Questo libro è nato come un gioco, mi sono divertita a scrivere la storia e ho chiesto al mio amico Otello Reali di illustrarla. La storia è molto semplice, il tono è giocoso, ma l’argomento è di grande importanza, anche nella vita dei più piccoli: ci sono aspetti di se stessi che ognuno di noi vorrebbe cambiare e caratteristiche che ci piacciono degli altri e vorremmo avere anche noi, capita a tutti di sentirsi scontenti di quello che si ha. E’ un testo immediato, e mi accorgo che anche i bimbi che ancora non sanno leggere imparano subito il testo a memoria e seguono perfettamente la lettura!
COME SI E’ SVOLTA LA COLLABORAZIONE CON L’ILLUSTRATORE?
Essendo un mio amico ho avuto la fortuna di poter lavorare a stretto contatto con lui in ogni momento della realizzazione del lavoro: sono anch’io un’illustratrice, ma facendo disegnare la mia storia ad un altro artista sono rimasta piacevolmente sorpresa nell’accogliere la sua personale visione della storia e veder nascere particolari nuovi, che nel racconto non ci sono ma che lo arricchiscono, come i personaggi delle scimmiette, nati proprio dalla sua fantasia. 
CHE COSA TI COLPISCE DI PIU’ DEI BAMBINI DURANTE I TUOI LABORATORI?

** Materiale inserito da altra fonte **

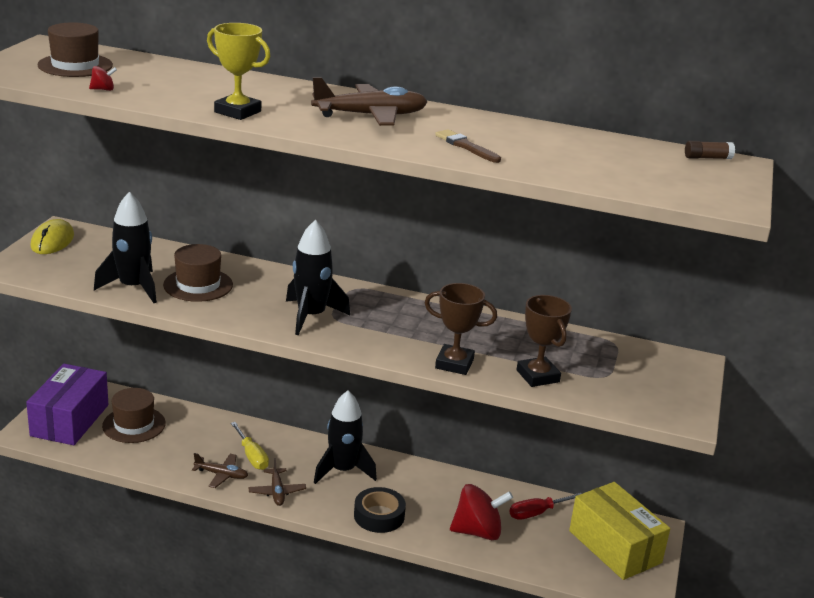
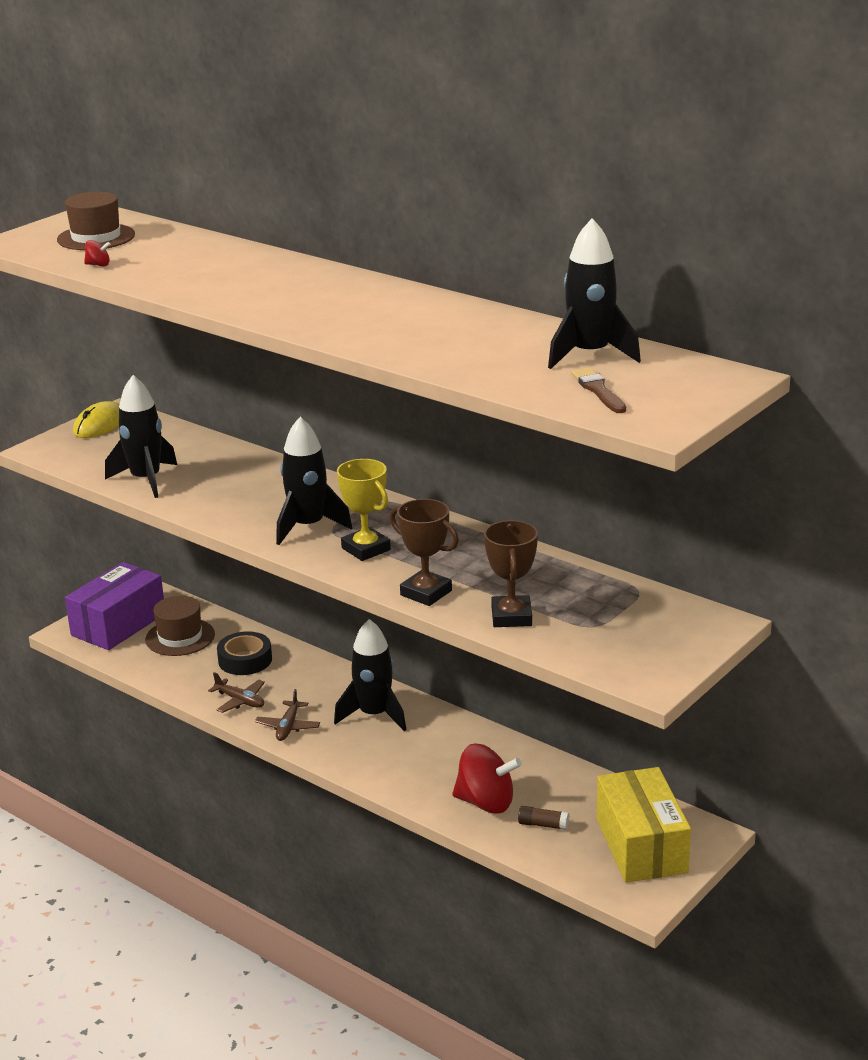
camera: 25 degrees right, 0 degrees up
brown hat [163,244,233,302] -> none
yellow trophy [207,23,270,120] -> yellow trophy moved to [337,459,391,561]
yellow screwdriver [231,422,269,470] -> none
brown plane [311,77,427,126] -> none
black tape [354,487,406,533] -> black tape moved to [217,631,272,675]
brown brush [435,129,501,163] -> brown brush moved to [571,367,626,413]
red screwdriver [509,493,582,520] -> none
brown glue stick [685,141,735,159] -> brown glue stick moved to [518,806,569,830]
none -> black rocket [548,218,641,369]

I bambini riescono a cogliere particolari che noi adulti non riusciamo neanche ad immaginare, nell’approcciare una storia vanno subito in profondità, intuiscono sfumature che noi non percepiamo o perdiamo: da questa capacità prendo spunto quando illustro, cercando di inserire sempre qualcosa in più, costruendo un racconto nel racconto. E poi non si stancano mai di disegnare, colorare, creare!
COME TI IMMAGINI LA LETTURA DEL LIBRO IN FAMIGLIA?
Sicuramente non è un “libro della buonanotte”, ma un albo pensato per un momento di gioco e condivisione, e poi invita ad una lettura su tanti livelli, dando modo ai genitori di costruire il dialogo più adatto per i loro bimbi.